“Billiard Player Song” ferociously introduced Shellac to the world
In Hear This, A.V. Club writers sing the praises of songs they know well—some inspired by a weekly theme and some not, but always songs worth hearing.
Twenty years ago this October, Shellac announced itself to the world with a three-song 7-inch on Touch And Go Records entitled The Rude Gesture: A Pictorial History. Guitarist-vocalist Steve Albini had been an outspoken presence in independent music for more than a decade by that point, and Shellac wouldn’t stray from the abrasive, biting style of his shorter-lived previous bands, Big Black and Rapeman. But Albini would find a lasting home in Shellac, thanks to the chemistry he has with drummer Todd Trainer and bassist Bob Weston. The three of them together create a sound that is unmistakably their own, as unique as a fingerprint: Albini’s tinny, twisted guitar and everyman voice, Trainer’s thunderous drumming, and Weston’s huge-sounding bass, which locks in with Trainer for one of the best rhythm sections in rock.
It’s all there on the ferocious “Billiard Player Song,” which closes The Rude Gesture. Albini’s stuttering guitar opens before Trainer and Weston join, but shortly after everything kicks in, it all slows to a crawl, as Trainer punctuates and embellishes Albini’s and Weston’s breaks. The song lurches back and forth repeatedly as Albini describes another one of his damaged male protagonists. (Much of Shellac’s catalogue fits thematically under “the evil that men do.”) “He lied to her,” Albini barks at the end of the song. “He lied to her, with a perfectly straight face / She believed him.”

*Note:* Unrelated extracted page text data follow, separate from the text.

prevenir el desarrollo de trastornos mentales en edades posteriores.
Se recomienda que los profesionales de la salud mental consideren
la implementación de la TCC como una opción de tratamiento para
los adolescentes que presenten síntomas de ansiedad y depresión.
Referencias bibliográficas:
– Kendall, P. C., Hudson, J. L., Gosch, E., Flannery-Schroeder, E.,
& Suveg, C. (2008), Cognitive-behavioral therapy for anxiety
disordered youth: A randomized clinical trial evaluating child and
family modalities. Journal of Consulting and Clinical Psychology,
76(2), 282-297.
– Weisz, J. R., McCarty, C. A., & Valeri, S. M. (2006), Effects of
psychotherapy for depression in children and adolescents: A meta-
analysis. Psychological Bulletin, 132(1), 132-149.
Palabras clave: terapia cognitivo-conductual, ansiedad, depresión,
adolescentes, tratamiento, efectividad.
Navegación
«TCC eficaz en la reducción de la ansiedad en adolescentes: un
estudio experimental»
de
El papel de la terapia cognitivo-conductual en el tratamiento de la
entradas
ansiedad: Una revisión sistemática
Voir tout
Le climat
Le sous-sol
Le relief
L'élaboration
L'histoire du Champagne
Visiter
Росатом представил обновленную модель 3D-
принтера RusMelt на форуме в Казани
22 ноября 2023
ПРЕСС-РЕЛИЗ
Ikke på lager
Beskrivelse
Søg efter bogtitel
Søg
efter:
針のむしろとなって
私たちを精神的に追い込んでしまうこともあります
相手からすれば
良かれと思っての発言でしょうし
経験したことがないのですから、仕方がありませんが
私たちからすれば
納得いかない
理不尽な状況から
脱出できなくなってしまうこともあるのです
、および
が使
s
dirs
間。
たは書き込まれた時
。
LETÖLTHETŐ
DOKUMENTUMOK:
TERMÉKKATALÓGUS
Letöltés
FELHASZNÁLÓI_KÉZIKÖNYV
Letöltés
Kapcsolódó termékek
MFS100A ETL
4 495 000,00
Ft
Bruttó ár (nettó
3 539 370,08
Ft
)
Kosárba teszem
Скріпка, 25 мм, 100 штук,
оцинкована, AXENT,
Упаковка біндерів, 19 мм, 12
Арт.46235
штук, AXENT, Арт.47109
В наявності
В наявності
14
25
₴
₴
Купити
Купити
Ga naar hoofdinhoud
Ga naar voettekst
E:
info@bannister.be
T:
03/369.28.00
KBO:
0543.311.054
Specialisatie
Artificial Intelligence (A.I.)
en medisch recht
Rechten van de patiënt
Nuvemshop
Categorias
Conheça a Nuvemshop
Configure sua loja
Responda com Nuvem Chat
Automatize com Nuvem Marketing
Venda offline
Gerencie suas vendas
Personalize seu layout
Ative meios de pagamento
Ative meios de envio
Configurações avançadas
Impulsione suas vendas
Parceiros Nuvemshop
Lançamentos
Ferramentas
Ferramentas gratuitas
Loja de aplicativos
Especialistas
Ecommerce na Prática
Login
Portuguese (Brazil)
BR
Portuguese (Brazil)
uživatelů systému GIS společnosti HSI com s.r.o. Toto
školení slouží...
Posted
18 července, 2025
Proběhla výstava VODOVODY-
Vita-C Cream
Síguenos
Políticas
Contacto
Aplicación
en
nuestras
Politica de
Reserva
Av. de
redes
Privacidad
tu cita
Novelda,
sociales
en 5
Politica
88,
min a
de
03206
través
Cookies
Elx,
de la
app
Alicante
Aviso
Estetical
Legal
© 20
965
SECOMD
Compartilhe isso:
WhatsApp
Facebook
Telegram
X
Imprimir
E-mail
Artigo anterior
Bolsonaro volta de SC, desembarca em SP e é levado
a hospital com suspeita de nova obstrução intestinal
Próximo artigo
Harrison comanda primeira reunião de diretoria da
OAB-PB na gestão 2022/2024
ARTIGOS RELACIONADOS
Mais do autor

Twenty years later, “Billiard Player Song” qualifies as one of Shellac’s more straight-forward songs; it doesn’t quite have a verse-chorus structure, but it doesn’t veer into the repetitive minimalism (like “Didn’t We Deserve A Look At You The Way You Really Are” from 1998’s Terraform), bizarre conceptualism (like “New Number Order” from 2000’s 1,000 Hurts), or general esoterica that Shellac has gleefully explored over its subsequent albums. But “Billiard Player Song” remains a staple of live performances, and one of the finest songs in Shellac’s catalogue.